In particular, patients need to pay attention to the fluid and electrolyte balance. The WHO also recommends “ventilation support for enough oxygenation, mild sedation and hemodynamic support depending upon the situation at the early stages of the disease in early stage of the disease presentation”. Delay in the diagnosis and supportive care decreases the efficacy of treatment and can greatly aggravate the disease with fatal consequences. The antiviral drug ribavirin has been used to treat CCHF infection with apparent benefit and both oral and intravenous formulations seem to be effective, says the WHO.


  • Reducing the risk of tick-to-human transmission:
    • wear protective clothing (long sleeves, long trousers)

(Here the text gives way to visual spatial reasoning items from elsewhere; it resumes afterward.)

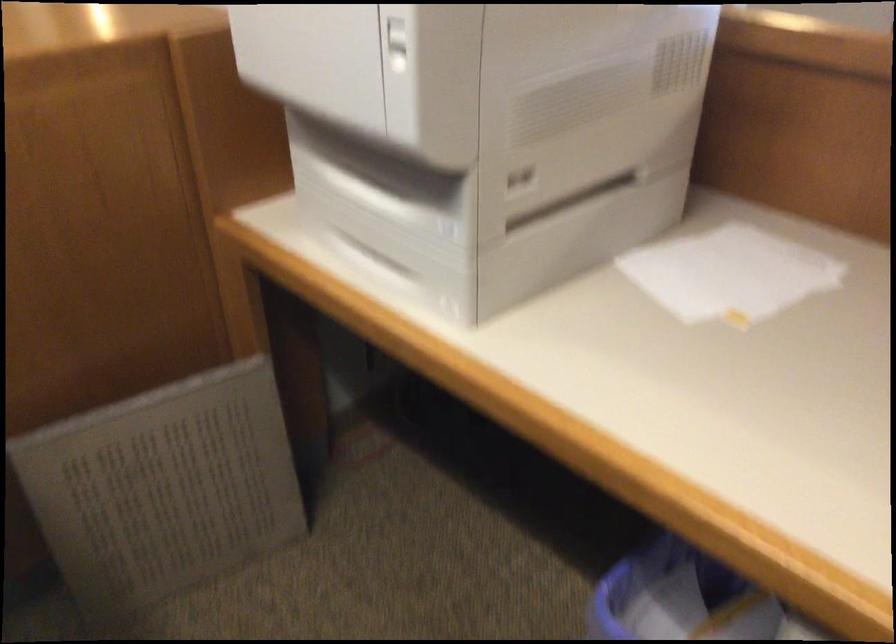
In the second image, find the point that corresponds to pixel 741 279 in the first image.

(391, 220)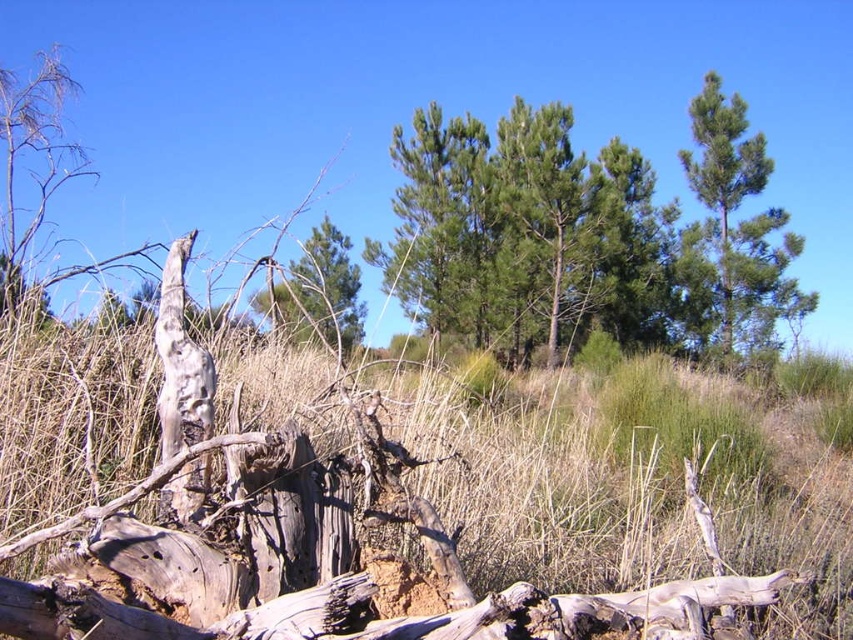
Measure the distance between green needle-like at center and green leafy tree at center.

The distance of green needle-like at center from green leafy tree at center is 21.91 feet.

Measure the distance from green needle-like at center to green leafy tree at center.

A distance of 6.68 meters exists between green needle-like at center and green leafy tree at center.

Where is `green needle-like at center`? The width and height of the screenshot is (853, 640). green needle-like at center is located at coordinates (440, 225).

Between green needle-like at upper right and green leafy tree at center, which one is positioned lower?

Positioned lower is green leafy tree at center.

This screenshot has height=640, width=853. I want to click on green needle-like at upper right, so click(x=740, y=220).

This screenshot has height=640, width=853. What are the coordinates of `green needle-like at upper right` in the screenshot? It's located at (740, 220).

Does green needle-like at center have a smaller size compared to green needle-like at upper right?

Incorrect, green needle-like at center is not smaller in size than green needle-like at upper right.

Does green needle-like at center appear on the right side of green needle-like at upper right?

No, green needle-like at center is not to the right of green needle-like at upper right.

Identify the location of green needle-like at center. This screenshot has height=640, width=853. (440, 225).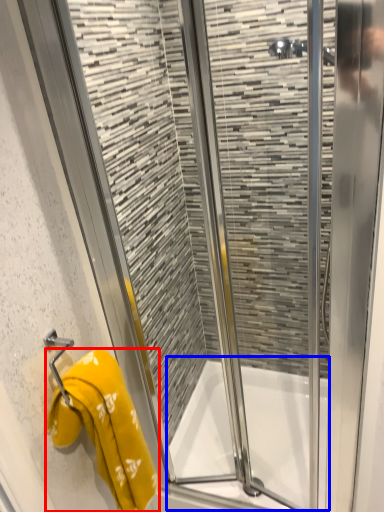
Question: Which point is closer to the camera, towel (highlighted by a red box) or bath (highlighted by a blue box)?

Choices:
 (A) towel
 (B) bath

Answer: (A)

    • wear light coloured clothing to allow easy detection of ticks on the clothes
    • use approved repellent on the skin and clothing
    • regularly examine clothing and skin for ticks
    • avoid areas where ticks are abundant and seasons when they are most active.
  • Reducing the risk of animal-to-human transmission:
    • wear gloves and other protective clothing while handling animals or their tissues  during slaughtering in slaughterhouses or at home
    • quarantine animals before they enter slaughterhouses or routinely treat animals with pesticides two weeks prior to slaughter.
  • Reducing the risk of human-to-human transmission in the community:
    • avoid close physical contact with CCHF-infected people
    • wear gloves and protective equipment when taking care of ill people
    • wash hands regularly after caring for or visiting ill people.